According to Willard Bascom and Kim McCoy, "This process is very important to understanding how capillary waves grow into surface gravity waves."

Wave: a very small drop of water landing on a still-water surface will generate surface wrinkles that radiate outward | Photo: Creative Commons

Artificial Wave Generators

With recent technological developments, it has become easier, less expensive, and more practical to use computer modeling in artificial wave-generating simulations.

And that's precisely what the wave pool industry is doing right now.

Nevertheless, there are still several large, "analog" wave-making facilities in use across the world.

The Hydraulics Laboratory at Scripps Institution of Oceanography in La Jolla, California, has one glass-walled wave channel and a wind wave channel.

They are used to generate waves under controlled heights and periods.

The world's longest wave flume is available at the University of Hannover's Coastal Research Centre and is 1,000 feet (330 meters) long.
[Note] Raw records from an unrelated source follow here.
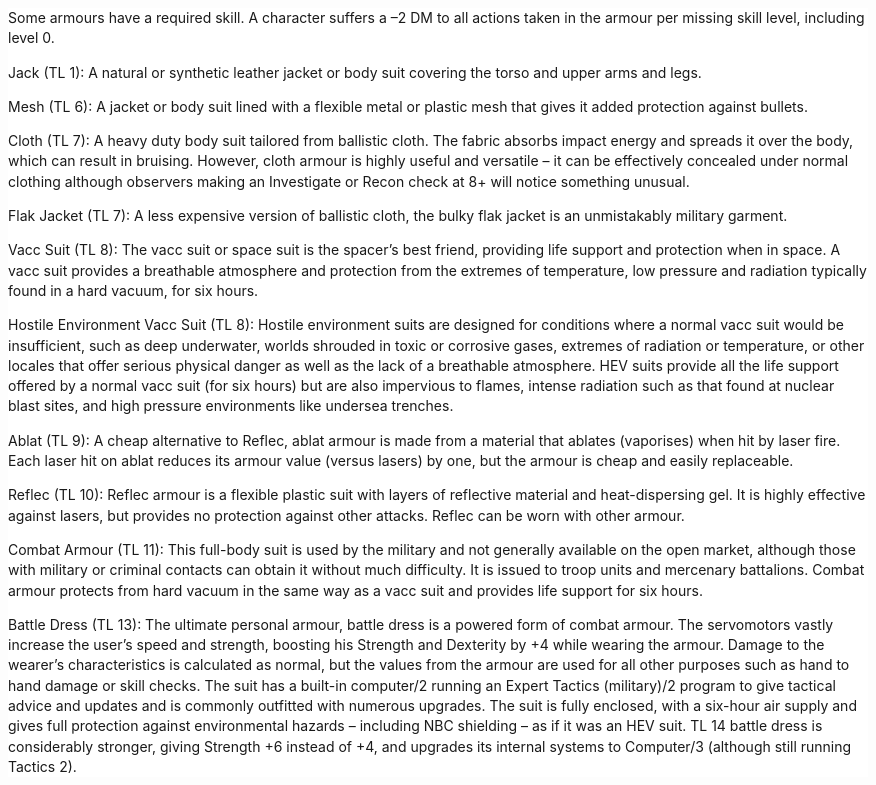 Some armours have a required skill. A character suffers a –2 DM to all
actions taken in the armour per missing skill level, including level 0.

Jack (TL 1): A natural or synthetic leather jacket or body suit covering
the torso and upper arms and legs.

Mesh (TL 6): A jacket or body suit lined with a flexible metal or
plastic mesh that gives it added protection against bullets.

Cloth (TL 7): A heavy duty body suit tailored from ballistic cloth. The
fabric absorbs impact energy and spreads it over the body, which can
result in bruising. However, cloth armour is highly useful and versatile
– it can be effectively concealed under normal clothing although
observers making an Investigate or Recon check at 8+ will notice
something unusual.

Flak Jacket (TL 7): A less expensive version of ballistic cloth, the
bulky flak jacket is an unmistakably military garment.

Vacc Suit (TL 8): The vacc suit or space suit is the spacer’s best
friend, providing life support and protection when in space. A vacc suit
provides a breathable atmosphere and protection from the extremes of
temperature, low pressure and radiation typically found in a hard
vacuum, for six hours.

Hostile Environment Vacc Suit (TL 8): Hostile environment suits are
designed for conditions where a normal vacc suit would be insufficient,
such as deep underwater, worlds shrouded in toxic or corrosive gases,
extremes of radiation or temperature, or other locales that offer
serious physical danger as well as the lack of a breathable atmosphere.
HEV suits provide all the life support offered by a normal vacc suit
(for six hours) but are also impervious to flames, intense radiation
such as that found at nuclear blast sites, and high pressure
environments like undersea trenches.

Ablat (TL 9): A cheap alternative to Reflec, ablat armour is made from a
material that ablates (vaporises) when hit by laser fire. Each laser hit
on ablat reduces its armour value (versus lasers) by one, but the armour
is cheap and easily replaceable.

Reflec (TL 10): Reflec armour is a flexible plastic suit with layers of
reflective material and heat-dispersing gel. It is highly effective
against lasers, but provides no protection against other attacks. Reflec
can be worn with other armour.

Combat Armour (TL 11): This full-body suit is used by the military and
not generally available on the open market, although those with military
or criminal contacts can obtain it without much difficulty. It is issued
to troop units and mercenary battalions. Combat armour protects from
hard vacuum in the same way as a vacc suit and provides life support for
six hours.

Battle Dress (TL 13): The ultimate personal armour, battle dress is a
powered form of combat armour. The servomotors vastly increase the
user’s speed and strength, boosting his Strength and Dexterity by +4
while wearing the armour. Damage to the wearer’s characteristics is
calculated as normal, but the values from the armour are used for all
other purposes such as hand to hand damage or skill checks. The suit has
a built-in computer/2 running an Expert Tactics (military)/2 program to
give tactical advice and updates and is commonly outfitted with numerous
upgrades. The suit is fully enclosed, with a six-hour air supply and
gives full protection against environmental hazards – including NBC
shielding – as if it was an HEV suit. TL 14 battle dress is considerably
stronger, giving Strength +6 instead of +4, and upgrades its internal
systems to Computer/3 (although still running Tactics 2).
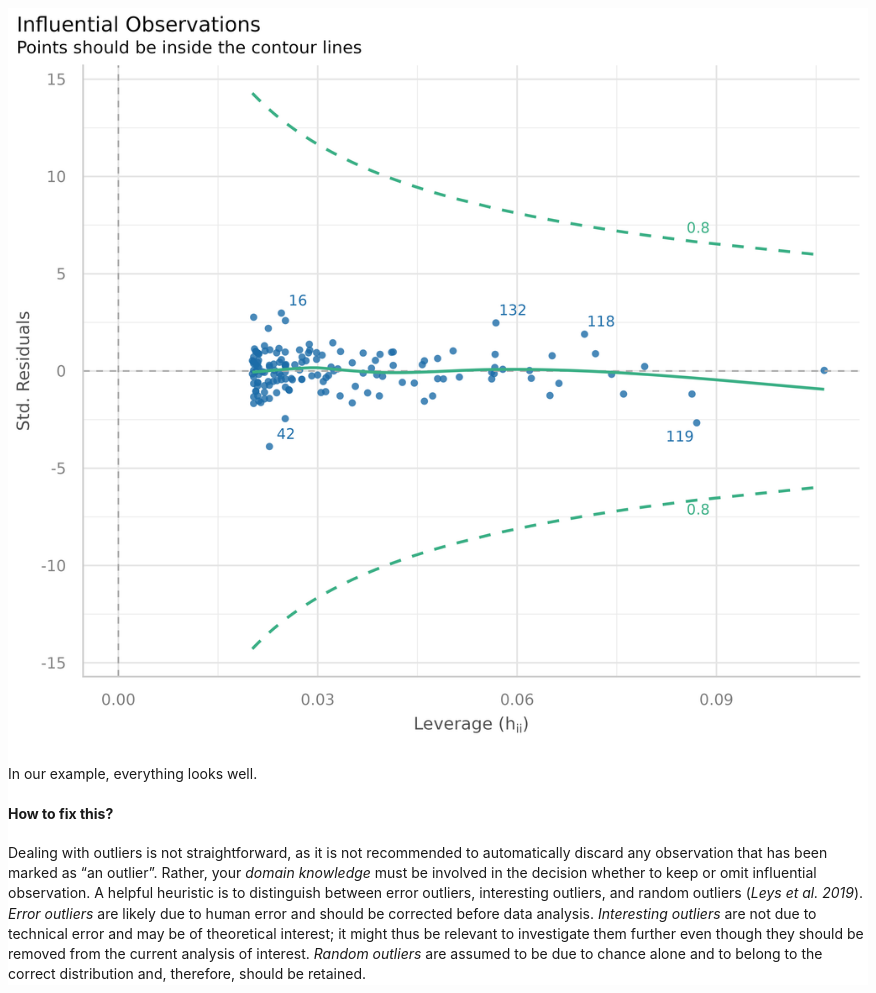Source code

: ![](check_model_files/figure-html/unnamed-chunk-14-1.png)

In our example, everything looks well.

#### How to fix this?

Dealing with outliers is not straightforward, as it is not recommended
to automatically discard any observation that has been marked as “an
outlier”. Rather, your *domain knowledge* must be involved in the
decision whether to keep or omit influential observation. A helpful
heuristic is to distinguish between error outliers, interesting
outliers, and random outliers (*Leys et al. 2019*). *Error outliers* are
likely due to human error and should be corrected before data analysis.
*Interesting outliers* are not due to technical error and may be of
theoretical interest; it might thus be relevant to investigate them
further even though they should be removed from the current analysis of
interest. *Random outliers* are assumed to be due to chance alone and to
belong to the correct distribution and, therefore, should be retained.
The Delta Flume in the Netherlands is 985 feet (300 meters) long, 31 feet (9.5 meters) deep, and 16 feet (five meters) wide.

The water reservoir containing nine million liters of fresh water is able to produce 14.8-foot (4.5 meters) high waves.

The Offshore Technology Research Center in College Station, Texas, has a 150-foot (46 meters) long and 100-foot (30 meters) wide basin that can simulate ocean waves from several directions and gusty winds.

Delta Flume: a 985-foot long wave generator built in Delft, Netherlands | Photo: Marco De Swart/Creative Commons

Homemade Wave Pools

Making waves is easy.

"A very small drop of water landing on a still-water surface will generate surface wrinkles (capillary waves) that radiate outward," show Bascom and McCoy.

"As the size of the drop is increased, the capillary waves will be seen to be followed by tiny gravity waves that plainly have a longer wavelength."

"An eyedropper and a bathtub are all the equipment needed."

Making fully functioning rideable waves requires a bit more time and materials. In the end, all you need to have is a mechanism that displaces water correctly.

But you don't need to be an engineer and spend a lot of money to build a homemade wave pool.

It's a doable challenge, as long as you have a generous area where you can install a surfable wave, a few resources and materials, and a helping hand.

There are several self-made artificial wave pools in the world.

One of the most popular and interesting prototypes was designed and built by Fred Coblyn in Indonesia.

"Fred's Wave" can generate a small roller using human energy (arm power) or, alternatively, a micro-power generator that produces a wave for under four cents.

Also, Garrett Johnson, founder of Ocean Innovations, once introduced a portable backyard wave pool concept that created a narrow wave with simple equipment.

"Many years ago, at the University of Kenya, there was no money for a mechanical wave generator," reveal the authors of "Waves and Beaches."

"Instead, one of the students rocked a piece of plywood, whose lower edge rested on the tank bottom, back and forth between two chalk lines on the tank rim, timing the action with the second hand of a watch."